EXERCISE AIM
Tally every line of the entries that contains the string "optical", then reply with only that number.

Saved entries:
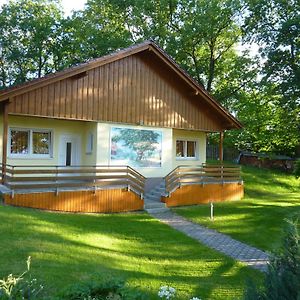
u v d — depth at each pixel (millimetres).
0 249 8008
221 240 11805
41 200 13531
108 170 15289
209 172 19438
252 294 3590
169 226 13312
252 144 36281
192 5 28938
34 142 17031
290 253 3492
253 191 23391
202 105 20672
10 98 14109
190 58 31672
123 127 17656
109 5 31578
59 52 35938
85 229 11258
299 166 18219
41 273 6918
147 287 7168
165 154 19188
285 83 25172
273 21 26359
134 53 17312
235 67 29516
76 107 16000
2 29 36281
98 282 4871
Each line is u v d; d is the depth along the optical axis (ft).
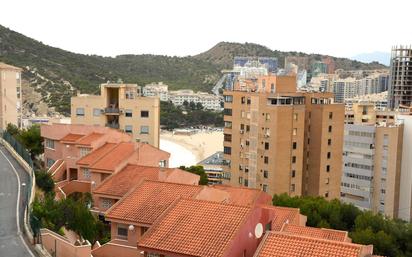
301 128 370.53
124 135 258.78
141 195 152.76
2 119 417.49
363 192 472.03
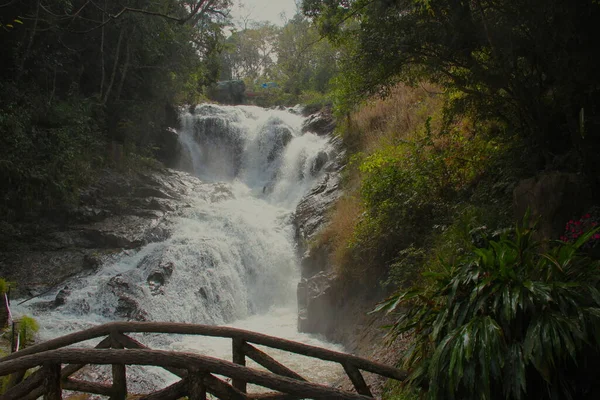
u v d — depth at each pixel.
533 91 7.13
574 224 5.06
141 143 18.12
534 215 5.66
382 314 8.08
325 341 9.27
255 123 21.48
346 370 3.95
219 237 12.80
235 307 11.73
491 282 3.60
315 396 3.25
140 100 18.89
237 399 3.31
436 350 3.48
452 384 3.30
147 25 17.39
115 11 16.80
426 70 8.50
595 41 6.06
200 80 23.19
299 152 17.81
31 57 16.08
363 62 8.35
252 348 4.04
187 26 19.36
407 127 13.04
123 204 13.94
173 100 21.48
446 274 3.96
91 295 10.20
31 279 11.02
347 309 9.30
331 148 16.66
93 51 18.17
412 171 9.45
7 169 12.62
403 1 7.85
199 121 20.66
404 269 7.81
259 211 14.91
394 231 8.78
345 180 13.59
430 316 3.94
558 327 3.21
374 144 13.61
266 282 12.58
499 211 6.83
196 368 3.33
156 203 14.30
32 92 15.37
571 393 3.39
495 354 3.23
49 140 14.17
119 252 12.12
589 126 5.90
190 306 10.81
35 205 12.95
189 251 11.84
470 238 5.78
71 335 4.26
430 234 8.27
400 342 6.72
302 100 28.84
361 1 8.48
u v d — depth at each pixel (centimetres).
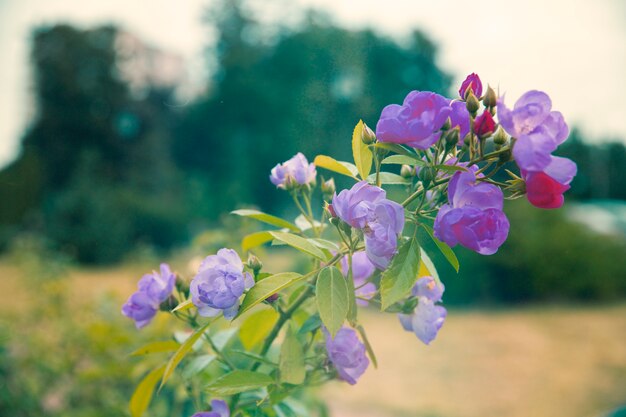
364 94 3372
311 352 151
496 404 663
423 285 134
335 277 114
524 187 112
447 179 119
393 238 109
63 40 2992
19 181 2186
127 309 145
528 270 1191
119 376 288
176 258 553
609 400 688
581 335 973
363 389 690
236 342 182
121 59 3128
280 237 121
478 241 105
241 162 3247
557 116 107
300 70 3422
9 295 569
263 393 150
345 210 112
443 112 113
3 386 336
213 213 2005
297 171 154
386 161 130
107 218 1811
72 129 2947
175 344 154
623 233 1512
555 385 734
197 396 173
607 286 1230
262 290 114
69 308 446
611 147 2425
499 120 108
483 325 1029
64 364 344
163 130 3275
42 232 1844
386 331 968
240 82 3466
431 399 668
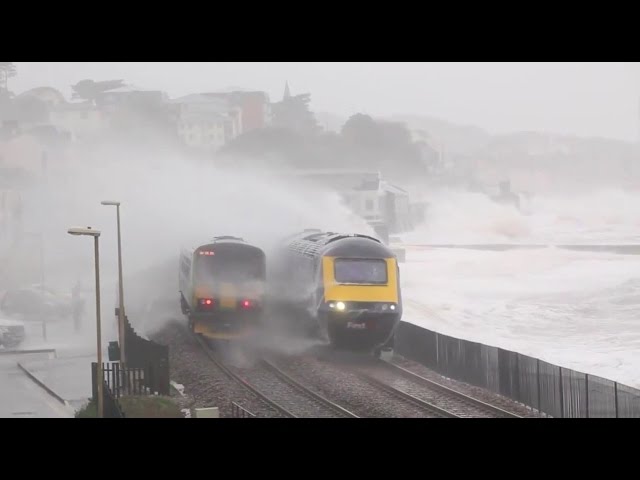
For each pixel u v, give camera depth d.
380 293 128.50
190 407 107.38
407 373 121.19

==

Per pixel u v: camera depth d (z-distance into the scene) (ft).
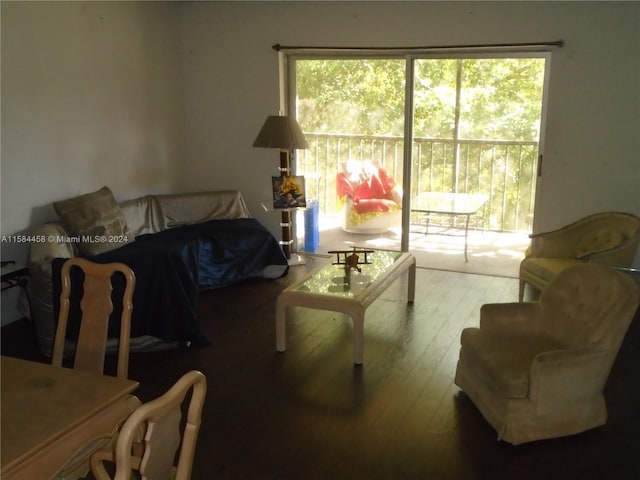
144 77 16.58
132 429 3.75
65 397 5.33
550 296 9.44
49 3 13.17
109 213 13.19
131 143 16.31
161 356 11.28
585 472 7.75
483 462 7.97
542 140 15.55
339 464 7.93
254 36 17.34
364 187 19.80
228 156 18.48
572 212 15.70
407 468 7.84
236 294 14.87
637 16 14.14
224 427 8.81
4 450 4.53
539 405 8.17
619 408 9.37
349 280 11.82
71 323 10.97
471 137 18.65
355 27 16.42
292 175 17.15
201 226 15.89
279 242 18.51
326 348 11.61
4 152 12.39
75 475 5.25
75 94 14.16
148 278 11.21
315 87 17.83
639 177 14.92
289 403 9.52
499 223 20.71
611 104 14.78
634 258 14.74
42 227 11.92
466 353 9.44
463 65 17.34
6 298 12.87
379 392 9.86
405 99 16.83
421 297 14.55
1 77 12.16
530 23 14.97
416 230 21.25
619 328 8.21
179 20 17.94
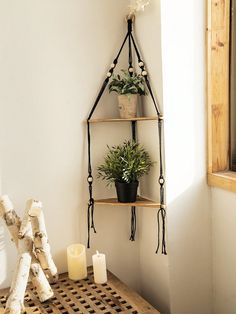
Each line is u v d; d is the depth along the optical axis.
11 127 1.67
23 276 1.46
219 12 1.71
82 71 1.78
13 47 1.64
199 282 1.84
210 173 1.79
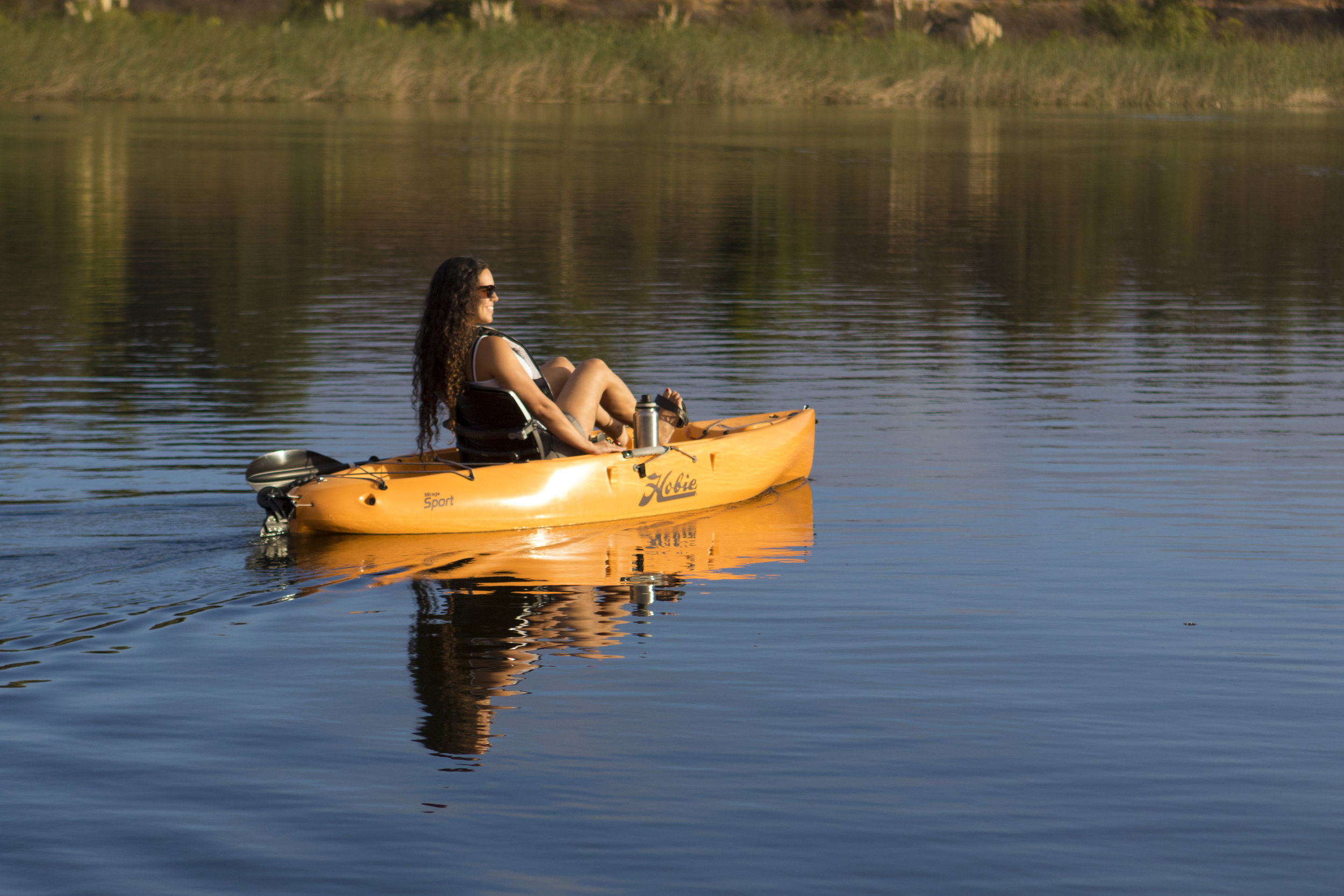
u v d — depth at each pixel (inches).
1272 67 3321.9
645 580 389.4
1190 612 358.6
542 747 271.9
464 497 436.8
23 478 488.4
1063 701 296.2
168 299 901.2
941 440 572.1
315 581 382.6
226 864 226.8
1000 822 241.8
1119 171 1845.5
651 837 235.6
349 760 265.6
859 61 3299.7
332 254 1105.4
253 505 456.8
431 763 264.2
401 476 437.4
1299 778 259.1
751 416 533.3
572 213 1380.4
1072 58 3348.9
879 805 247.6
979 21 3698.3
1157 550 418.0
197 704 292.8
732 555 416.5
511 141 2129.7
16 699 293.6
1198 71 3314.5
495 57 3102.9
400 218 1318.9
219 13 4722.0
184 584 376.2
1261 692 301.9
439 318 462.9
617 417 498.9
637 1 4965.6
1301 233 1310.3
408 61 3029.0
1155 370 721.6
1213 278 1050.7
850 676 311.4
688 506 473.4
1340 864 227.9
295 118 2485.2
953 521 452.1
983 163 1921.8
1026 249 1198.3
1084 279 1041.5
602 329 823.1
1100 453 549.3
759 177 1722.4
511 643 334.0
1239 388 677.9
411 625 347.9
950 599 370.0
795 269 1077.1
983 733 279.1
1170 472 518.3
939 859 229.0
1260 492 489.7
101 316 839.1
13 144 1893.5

THE COMPLETED TASK
2